You may not believe it, but there was a time when a Major League Baseball game could be played in under three hours. Sometimes, games were even completed in just over two hours. I know. I saw it happen many times.
While the way baseball is played has changed little over the years, how it’s managed has turned what were once leisurely-paced games into endless, boring slogs. Analytics, video analysis, appeals, and other strategic shifts have led to longer at-bats, more pitching changes, and longer games. Strike-outs have soared, offense has plunged, and baseball games now take longer than ever. And that doesn’t even mention the stupidity and annoyance of the now-requisite “walk-up music.”
As attendance is flagging and TV viewership is dropping, Major League Baseball’s competition committee recently approved some rule changes to address those pace-of-game issues. While they won’t go into effect until next season, they’re designed to improve and speed up the flow of games. But will they work? Let’s look at each new rule and see.
The Pitch Clock
The addition of a pitch clock is in response to the extended time taken by both pitchers and batters between actual pitches. Pitchers will now have 15 seconds to begin their throwing motions with the bases empty and 20 seconds to pitch with men on base. Pitchers who don’t begin their motion before the clock expires will be assessed a ball. Batters who fail to be in the box and “alert to the pitcher” after eight seconds will be charged with a strike by the umpire.
In addition, pitchers can now step off the rubber twice per plate appearance for either pickoff attempts or any other reason. A pitcher who steps off more than twice will be assessed a balk unless an out is recorded on a runner.
The pitch clock and step-off limits have been tested in the minor leagues and the results have been dramatic. According to MLB, minor league game times went from an average of 3:04 to 2:38 with pitch timers in use. But with every major league game televised and requiring more, longer commercial breaks, the results of a pitch clock in the big leagues may not be so dramatic.
The Shift Ban
For the longest time, Ted Williams was the only hitter in baseball history who merited having opposing players shift to one side of the infield during his at-bats. Williams was such a strong pull hitter that opposing managers would often shift the shortstop to the other side of second base to narrow Williams’s gaps and dare him to hit to the opposite field. However, as analytics revealed more tendencies of modern-day players, managers began employing “The Shift” more often, especially against left-handed batters.
Now, MLB has effectively banned the shift by requiring two infielders between first and second and second and third. In addition, all infielders will now be required to be standing on the infield dirt when the pitcher steps on the rubber. The rationale behind banning the shift is to create more offense by allowing more ground balls to turn into base hits. However, in an age where some batters strike out at the same ratio they get on base, banning the shift may not juice offense.
Enlarging The Bases
The cynic in me says that increasing the size of bases from 15” square to 18” is a crass attempt by MLB to sell more advertising space. However, the stated rationale is to reduce collisions, and the potential for injury, at first base.
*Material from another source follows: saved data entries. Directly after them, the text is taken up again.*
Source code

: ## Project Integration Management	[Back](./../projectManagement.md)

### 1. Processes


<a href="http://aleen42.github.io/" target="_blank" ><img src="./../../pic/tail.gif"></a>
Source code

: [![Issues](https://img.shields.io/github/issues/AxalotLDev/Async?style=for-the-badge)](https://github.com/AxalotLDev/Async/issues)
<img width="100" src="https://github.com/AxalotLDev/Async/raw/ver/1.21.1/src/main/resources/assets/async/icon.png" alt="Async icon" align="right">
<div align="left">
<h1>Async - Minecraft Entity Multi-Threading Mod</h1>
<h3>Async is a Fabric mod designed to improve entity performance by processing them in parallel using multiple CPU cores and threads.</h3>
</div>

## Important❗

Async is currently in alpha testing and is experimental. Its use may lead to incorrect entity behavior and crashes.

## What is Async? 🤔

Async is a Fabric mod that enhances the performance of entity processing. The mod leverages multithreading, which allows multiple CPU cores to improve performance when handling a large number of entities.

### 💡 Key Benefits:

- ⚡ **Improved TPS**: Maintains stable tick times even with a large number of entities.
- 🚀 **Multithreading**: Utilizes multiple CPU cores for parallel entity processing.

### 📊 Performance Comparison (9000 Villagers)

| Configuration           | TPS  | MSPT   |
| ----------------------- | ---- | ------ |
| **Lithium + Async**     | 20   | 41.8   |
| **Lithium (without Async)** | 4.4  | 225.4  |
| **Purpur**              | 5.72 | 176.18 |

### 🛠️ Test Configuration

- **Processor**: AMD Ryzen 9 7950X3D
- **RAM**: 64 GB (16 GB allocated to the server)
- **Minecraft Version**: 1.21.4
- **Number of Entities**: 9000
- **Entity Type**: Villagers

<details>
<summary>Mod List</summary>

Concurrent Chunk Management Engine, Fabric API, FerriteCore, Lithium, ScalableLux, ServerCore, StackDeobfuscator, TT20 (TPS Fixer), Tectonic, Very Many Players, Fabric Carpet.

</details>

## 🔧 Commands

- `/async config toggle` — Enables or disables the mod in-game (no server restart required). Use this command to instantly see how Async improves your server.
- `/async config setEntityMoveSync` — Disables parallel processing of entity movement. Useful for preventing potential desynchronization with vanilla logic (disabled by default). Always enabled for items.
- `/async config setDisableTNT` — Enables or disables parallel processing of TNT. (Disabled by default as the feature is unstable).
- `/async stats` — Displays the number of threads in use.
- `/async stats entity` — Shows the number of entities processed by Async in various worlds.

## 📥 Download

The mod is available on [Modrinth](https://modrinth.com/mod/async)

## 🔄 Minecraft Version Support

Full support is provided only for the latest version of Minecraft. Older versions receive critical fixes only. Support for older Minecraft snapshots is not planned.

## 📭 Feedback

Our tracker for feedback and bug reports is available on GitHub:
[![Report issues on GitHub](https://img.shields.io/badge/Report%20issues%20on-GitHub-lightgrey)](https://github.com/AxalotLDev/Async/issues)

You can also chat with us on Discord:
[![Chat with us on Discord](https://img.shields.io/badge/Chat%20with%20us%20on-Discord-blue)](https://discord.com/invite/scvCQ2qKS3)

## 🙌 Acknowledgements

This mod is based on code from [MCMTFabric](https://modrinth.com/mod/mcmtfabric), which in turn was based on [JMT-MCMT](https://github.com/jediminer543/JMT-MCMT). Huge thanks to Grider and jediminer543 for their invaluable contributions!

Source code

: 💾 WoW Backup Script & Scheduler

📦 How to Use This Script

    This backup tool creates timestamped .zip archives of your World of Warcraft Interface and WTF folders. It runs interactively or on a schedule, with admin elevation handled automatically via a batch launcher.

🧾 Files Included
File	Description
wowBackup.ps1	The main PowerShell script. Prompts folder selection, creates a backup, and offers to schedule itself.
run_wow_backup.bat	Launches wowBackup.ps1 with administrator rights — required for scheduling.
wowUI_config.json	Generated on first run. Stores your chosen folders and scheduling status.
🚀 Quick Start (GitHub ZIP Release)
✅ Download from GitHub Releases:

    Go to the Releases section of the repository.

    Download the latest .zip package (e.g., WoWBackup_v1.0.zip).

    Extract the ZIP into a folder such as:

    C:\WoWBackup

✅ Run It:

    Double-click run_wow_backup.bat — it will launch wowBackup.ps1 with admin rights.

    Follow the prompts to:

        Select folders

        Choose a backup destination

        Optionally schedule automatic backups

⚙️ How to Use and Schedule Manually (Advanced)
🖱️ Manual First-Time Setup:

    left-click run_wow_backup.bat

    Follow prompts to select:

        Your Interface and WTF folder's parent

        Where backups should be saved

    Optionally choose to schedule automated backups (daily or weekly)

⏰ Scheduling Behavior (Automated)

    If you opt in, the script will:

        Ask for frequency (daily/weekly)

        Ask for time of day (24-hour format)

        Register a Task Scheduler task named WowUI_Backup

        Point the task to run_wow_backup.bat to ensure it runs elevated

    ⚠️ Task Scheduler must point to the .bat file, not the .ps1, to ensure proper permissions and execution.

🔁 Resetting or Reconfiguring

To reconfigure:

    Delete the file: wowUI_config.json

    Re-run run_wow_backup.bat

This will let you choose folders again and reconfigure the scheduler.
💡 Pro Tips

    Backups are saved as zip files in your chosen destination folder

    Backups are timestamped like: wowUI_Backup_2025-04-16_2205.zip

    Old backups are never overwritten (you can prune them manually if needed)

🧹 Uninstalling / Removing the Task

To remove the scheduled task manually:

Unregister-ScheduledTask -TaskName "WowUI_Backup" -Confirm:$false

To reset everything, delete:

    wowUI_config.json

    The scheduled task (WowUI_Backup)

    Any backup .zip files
MLB also noted that larger bases, together with limitations on pickoff moves, could increase game action by encouraging more stolen bases.
As athletes are bigger and more athletic than in the past, hopefully, larger bases will reduce the risk of collisions between fielders and base runners. And a larger base means fielders will have more base to block from would-be base stealers. But will an additional 3” of base actually encourage more steal attempts? I wouldn’t be too sure.
While the baseball traditionalist may howl in protest at these unorthodox new rules, they can only help what has become a painfully dull, analog game in the fast-moving digital age. But whether they’re effective and help increase attendance and viewership remains to be seen. Like the analytics and over-analysis that are causing the problems, the effectiveness of the new MLB rules won’t be known until we see the data.